Hélène Rioux, d’abord poète
C’est par la parution de Suite pour un visage, en 1970, que la nouvellière, romancière et traductrice Hélène Rioux entame une carrière d’écrivaine qui ne ressemble en rien à celle qu’elle avait en tête au moment de la publication, presque par hasard, de ses premiers poèmes,.
En effet, les textes réunis dans Suite pour un visage ont avant tout été écrits pour accompagner un spectacle de ballet-jazz monté par un groupe d’étudiants du Cégep du Vieux Montréal, annulé à cause de la fermeture de la salle où devait se tenir l’événement. Robert Leroux, qui allait devenir libraire (et qui l’est toujours), trouvant que ces textes méritaient d’être diffusés et lus puisqu’ils ne pouvaient être entendus, a investi le montant de sa bourse dans la création d’une maison d’édition qui a vécu le temps de ce titre, tiré à 500 exemplaires, tous vendus.
À cette époque, la toute jeune Hélène Rioux est convaincue d’une chose : elle sera poète. « C’est d’ailleurs tout ce que je savais à ce moment-là. Rien d’autre, me dit-elle, alors que nous étions attablées devant une assiette de pâtes. Le reste allait venir plus tard. Graduellement. Les nouvelles. La traduction. Le roman. » Comme on tisse sa toile sans savoir la taille qu’elle aura ni connaître l’angle qu’elle prendra. Et poète, elle l’est toujours, même si elle ne publie plus ses textes poétiques, privilégiant la fiction.

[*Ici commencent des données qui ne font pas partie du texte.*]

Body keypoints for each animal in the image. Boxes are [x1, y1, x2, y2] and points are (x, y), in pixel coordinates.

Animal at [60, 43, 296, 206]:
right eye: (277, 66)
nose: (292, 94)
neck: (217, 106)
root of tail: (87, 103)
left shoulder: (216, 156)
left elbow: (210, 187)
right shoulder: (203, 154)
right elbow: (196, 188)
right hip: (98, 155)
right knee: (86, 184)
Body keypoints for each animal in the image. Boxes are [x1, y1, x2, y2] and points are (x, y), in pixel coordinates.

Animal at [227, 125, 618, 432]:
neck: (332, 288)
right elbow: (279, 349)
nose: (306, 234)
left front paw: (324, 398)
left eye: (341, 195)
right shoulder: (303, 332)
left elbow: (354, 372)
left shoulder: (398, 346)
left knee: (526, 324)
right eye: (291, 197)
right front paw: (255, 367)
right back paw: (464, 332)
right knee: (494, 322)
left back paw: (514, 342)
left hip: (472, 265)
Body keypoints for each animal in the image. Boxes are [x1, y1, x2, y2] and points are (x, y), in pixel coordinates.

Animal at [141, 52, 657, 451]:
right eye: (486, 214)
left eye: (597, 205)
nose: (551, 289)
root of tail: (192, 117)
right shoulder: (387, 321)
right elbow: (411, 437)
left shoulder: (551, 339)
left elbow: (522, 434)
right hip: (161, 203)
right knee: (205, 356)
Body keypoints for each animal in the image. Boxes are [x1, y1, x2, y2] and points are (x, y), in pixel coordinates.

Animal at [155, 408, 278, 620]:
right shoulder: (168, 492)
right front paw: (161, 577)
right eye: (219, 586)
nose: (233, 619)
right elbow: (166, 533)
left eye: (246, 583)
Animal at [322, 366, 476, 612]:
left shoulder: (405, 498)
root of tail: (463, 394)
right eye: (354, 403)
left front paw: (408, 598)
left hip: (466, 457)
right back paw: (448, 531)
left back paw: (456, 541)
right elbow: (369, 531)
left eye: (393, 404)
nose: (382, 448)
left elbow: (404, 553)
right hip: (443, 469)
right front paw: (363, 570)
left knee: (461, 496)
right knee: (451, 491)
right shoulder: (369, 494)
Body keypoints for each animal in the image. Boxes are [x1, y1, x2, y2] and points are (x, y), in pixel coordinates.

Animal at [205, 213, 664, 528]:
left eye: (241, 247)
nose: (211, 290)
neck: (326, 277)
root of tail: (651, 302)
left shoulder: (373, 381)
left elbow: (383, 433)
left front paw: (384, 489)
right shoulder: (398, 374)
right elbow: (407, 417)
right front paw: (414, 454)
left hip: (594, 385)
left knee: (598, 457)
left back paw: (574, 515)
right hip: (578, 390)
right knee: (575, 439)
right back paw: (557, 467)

Troisième au Concours de nouvelles de Radio-Canada en 1986, elle n’a pas cessé depuis de recevoir prix littéraires et mentions, tant pour ses romans que ses traductions.
Vient de paraître Nuits blanches et jours de gloire, le troisième tome de cette tétralogie entamée par Hélène Rioux en 2007 qui a pour point de départ le Bout du monde, un restaurant de quartier où se retrouvent habitués et chauffeurs de taxi, à partir duquel gravitent une pléiade de personnages de partout au monde. L’action se déroule lors du solstice d’été, chacun des « Fragments du monde » qui chapeautent cette série se déroulant au changement de saison, choix naturel pour celle qui a d’abord été poète et pour qui solstice et équinoxe créent par leur simple évocation un sentiment de poésie.
La poésie n’est pas qu’un genre littéraire, ni que des poèmes et de la prose poétique. « La poésie est un état, une façon de penser et d’écrire, un regard sur les petites choses du quotidien qu’elle débanalise. La poésie est partout », continue-t-elle. Dans chacun des livres d’Hélène Rioux. Dans cette magnifique série qui est un peu le prolongement de son premier titre paru, puisqu’elle constitue une sorte de « suite pour des visages », et non pas un seul, rappelant en ceci le titre de son premier livre. « Des visages dont je me suis éprise et qu’il m’est difficile de faire disparaître. Des personnages auxquels je me suis attachée, que j’aime, que j’écoute. Ce sont eux qui me dictent la suite. »
Hélène Rioux pensait qu’elle serait toute sa vie poète. Elle n’avait pas tort. La poésie est en elle et porte son écriture.